When I was at UCLA, the times (1960's) required that everyone take a course in either the Psychological Foundations of Education or the Sociological Foundations of Education. Both courses were well-known time wasters and had requirements even less stringent than those you encountered at PSU. The point is that EVERY school has courses like that. The difference is that most people don't condemn an institution on the basis of a sample of ONE course.
Sorry, but I think you came to a poor conclusion on quite incomplete evidence. Too bad you didn't stay around to find out whether the school was/is better than you give it credit for.

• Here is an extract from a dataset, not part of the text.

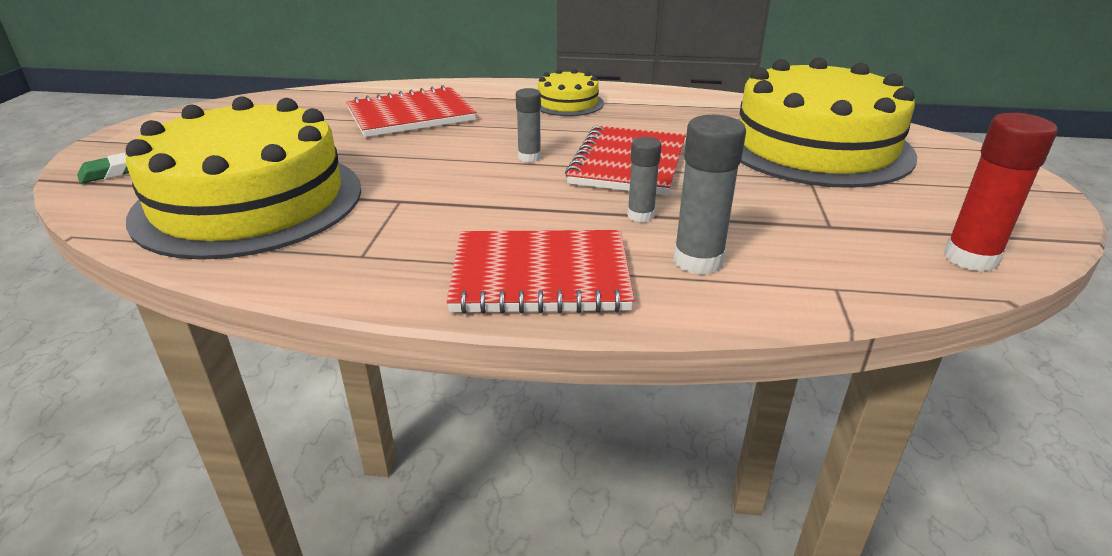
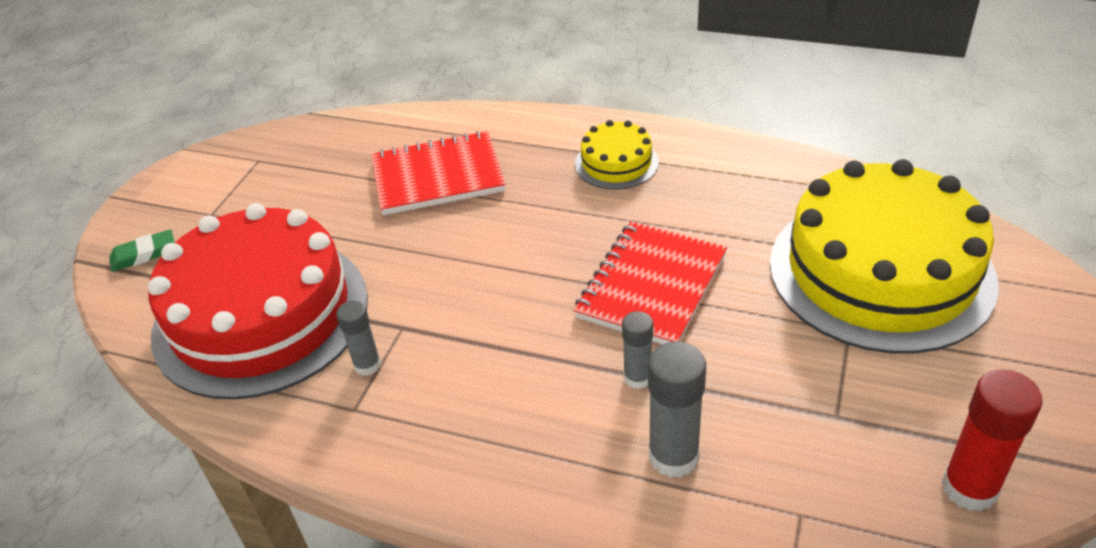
camera: 15 degrees right, 10 degrees up
yellow cake [126,96,361,260] -> red cake [148,203,368,400]
red notebook [446,230,634,314] -> none
grey glue stick [516,88,541,162] -> grey glue stick moved to [336,301,381,376]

Posted by mrfearless47 | November 24, 2009 6:43 PM
Would you, mrfearless47, truly put PSU on the same level as any of the other public universities in major cities on the west coast? Come on, you have Berkeley, UCLA, and Washington. And then you have PSU, Randy Leonard's favorite "oh, don't hurth their feelings" school. I too have had classes at PSU, and have met many a PSU grad. It's a total commuter school one level above PCC.
What have they done lately in ground breaking research. Any diseases cured? Any neat physics going on?
Posted by OregonDuck | November 24, 2009 8:40 PM
No. I would not put PSU on the level of my alma mater (UCLA), the University of Washington, or UC Berkeley. But I also wouldn't hold UO or OSU in much regard either they. They can't hold a candle to the real Universities I just mentioned. I've been a student at UO. I skated through a PhD based largely on what I learned as an undergrad at a major urban university where half my classes were taught by serious, concerned Nobel Prize winners - only one TA in my entire 4 years there - a school with 35,000 students in 1965 could still be great. Oregon simply doesn't know what a University is, period. That is not a slight of any school. It is simply a reality that emerges from the total lack of state investment in higher education from 1969 to the present. I can't speak for any period before that.